Certificates are stored outside your project directory, so they are not at risk of being committed to git with your app code.
ScopePath
Project setup~/.config/cordon/projects/<namespace>/certs/
The <namespace> is derived from your project directory: <dirname>-<short hash> (e.g., my-app-a1b2c3d4). The hash is the first 8 hex characters of the SHA-256 of the absolute path, so two projects named my-app in different locations get separate cert stores. The CA private key is written with 0600 permissions (owner-only read/write).
The CA private key is only useful for interception where the CA is still trusted, whether through the system trust store or an app-specific trust configuration such as NODE_EXTRA_CA_CERTS or a custom Java trust store.

Multiple projects

Each project gets its own cordon.toml with its own listen port, routes, and certificate namespace.

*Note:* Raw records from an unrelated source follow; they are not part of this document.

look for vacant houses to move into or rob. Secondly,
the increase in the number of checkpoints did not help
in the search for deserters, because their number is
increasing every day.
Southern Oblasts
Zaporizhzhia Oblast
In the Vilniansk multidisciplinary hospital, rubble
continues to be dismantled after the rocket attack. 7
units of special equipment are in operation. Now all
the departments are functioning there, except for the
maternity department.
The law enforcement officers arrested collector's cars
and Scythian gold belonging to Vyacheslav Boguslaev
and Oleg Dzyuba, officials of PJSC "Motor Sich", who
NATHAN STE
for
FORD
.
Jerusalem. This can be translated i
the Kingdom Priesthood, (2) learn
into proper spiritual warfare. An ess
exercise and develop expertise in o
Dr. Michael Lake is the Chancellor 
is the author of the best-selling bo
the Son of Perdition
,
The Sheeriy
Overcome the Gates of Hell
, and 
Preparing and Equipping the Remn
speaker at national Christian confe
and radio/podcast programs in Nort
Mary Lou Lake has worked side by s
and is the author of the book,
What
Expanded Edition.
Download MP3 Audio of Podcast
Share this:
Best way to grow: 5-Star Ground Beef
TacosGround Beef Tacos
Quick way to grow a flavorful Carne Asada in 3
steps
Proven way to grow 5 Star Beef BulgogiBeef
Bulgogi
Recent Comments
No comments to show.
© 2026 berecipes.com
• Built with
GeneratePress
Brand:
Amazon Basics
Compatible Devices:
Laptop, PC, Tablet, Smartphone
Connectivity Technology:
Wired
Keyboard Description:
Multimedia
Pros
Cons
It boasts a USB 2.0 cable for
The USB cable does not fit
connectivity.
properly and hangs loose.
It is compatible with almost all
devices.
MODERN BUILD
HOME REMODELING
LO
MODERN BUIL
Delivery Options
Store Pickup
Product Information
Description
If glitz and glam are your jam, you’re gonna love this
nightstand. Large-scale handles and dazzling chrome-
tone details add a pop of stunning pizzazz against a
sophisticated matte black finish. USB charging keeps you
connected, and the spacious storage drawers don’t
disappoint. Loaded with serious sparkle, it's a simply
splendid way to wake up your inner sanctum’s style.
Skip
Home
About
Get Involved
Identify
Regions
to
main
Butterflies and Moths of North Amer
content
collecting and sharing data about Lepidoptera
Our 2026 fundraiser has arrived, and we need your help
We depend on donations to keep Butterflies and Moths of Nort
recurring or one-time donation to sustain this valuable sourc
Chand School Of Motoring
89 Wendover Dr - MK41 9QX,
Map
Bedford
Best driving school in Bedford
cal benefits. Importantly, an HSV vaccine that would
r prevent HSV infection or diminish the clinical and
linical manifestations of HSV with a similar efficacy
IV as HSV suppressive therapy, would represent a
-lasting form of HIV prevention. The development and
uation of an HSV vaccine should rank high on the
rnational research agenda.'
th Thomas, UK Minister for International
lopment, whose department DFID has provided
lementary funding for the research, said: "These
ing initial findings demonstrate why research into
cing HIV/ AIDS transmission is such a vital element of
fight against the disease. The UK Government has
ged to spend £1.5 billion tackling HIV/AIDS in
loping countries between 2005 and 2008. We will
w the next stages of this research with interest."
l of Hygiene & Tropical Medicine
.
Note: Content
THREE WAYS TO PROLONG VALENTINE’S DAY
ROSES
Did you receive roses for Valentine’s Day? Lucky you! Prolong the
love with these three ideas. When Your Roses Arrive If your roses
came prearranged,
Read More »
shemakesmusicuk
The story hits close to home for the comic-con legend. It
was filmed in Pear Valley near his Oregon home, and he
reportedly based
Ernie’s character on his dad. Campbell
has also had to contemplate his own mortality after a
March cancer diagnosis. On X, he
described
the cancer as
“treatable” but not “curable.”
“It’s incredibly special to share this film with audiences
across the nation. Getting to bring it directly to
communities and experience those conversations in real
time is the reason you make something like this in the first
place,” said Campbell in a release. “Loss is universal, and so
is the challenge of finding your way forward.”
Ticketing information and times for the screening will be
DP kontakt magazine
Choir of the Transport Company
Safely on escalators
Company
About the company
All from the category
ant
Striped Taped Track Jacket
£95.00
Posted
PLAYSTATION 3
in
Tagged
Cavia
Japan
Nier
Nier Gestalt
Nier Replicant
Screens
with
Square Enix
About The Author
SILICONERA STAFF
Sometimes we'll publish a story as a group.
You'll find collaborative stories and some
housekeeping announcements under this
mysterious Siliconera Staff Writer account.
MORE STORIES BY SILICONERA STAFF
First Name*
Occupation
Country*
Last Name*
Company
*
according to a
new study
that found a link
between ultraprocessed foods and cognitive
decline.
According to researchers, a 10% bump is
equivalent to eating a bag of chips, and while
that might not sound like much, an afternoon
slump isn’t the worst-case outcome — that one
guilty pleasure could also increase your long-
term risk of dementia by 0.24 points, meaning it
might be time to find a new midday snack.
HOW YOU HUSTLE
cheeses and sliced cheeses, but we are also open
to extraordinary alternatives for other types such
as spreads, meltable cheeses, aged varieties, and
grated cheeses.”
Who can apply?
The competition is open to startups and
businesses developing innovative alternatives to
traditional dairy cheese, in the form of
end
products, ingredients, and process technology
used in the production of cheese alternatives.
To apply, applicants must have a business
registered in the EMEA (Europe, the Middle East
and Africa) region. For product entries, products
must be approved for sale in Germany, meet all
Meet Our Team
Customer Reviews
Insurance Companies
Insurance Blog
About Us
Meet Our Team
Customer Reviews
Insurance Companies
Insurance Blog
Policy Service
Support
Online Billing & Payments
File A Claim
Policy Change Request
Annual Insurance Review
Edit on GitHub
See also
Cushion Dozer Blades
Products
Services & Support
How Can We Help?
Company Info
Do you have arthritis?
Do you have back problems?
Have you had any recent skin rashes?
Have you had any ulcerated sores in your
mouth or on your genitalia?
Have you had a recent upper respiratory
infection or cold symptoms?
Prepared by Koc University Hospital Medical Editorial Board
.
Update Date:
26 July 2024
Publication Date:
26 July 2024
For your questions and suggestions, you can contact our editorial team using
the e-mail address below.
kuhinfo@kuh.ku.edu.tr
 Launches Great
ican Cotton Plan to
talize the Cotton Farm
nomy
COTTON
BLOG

If you run Cordon in multiple projects simultaneously, each instance must listen on a different port:
# ~/project-a/cordon.toml
listen = 6790

# ~/project-b/cordon.toml
listen = 6791
Certificate namespaces are derived from the project directory path, so two projects with the same directory name in different locations get separate cert stores automatically. If you install background services for multiple projects, use distinct --name values:
cd ~/project-a && cordon service install --name project-a --config ./cordon.toml
cd ~/project-b && cordon service install --name project-b --config ./cordon.toml

Removal recipes

To remove an integration for the current project:
cordon setup claude-code --remove
cordon setup codex --remove
cordon setup cursor --remove
cordon setup hermes --remove
To remove cordon itself from a machine after any integrations are gone:
# Remove CA from the system trust store, if present
cordon untrust --config /path/to/cordon.toml

# Remove any installed services
cordon service uninstall --name my-project
cordon service uninstall                      # if installed with the default service name

# Delete cordon-managed data
rm -rf ~/.config/cordon/
If you’ve already deleted cordon.toml and the cert files, cordon untrust won’t be able to locate the CA to remove. In that case, remove it manually — on macOS, open Keychain Access and search for “cordon”; on Linux, remove the cert from /usr/local/share/ca-certificates/ and run update-ca-certificates.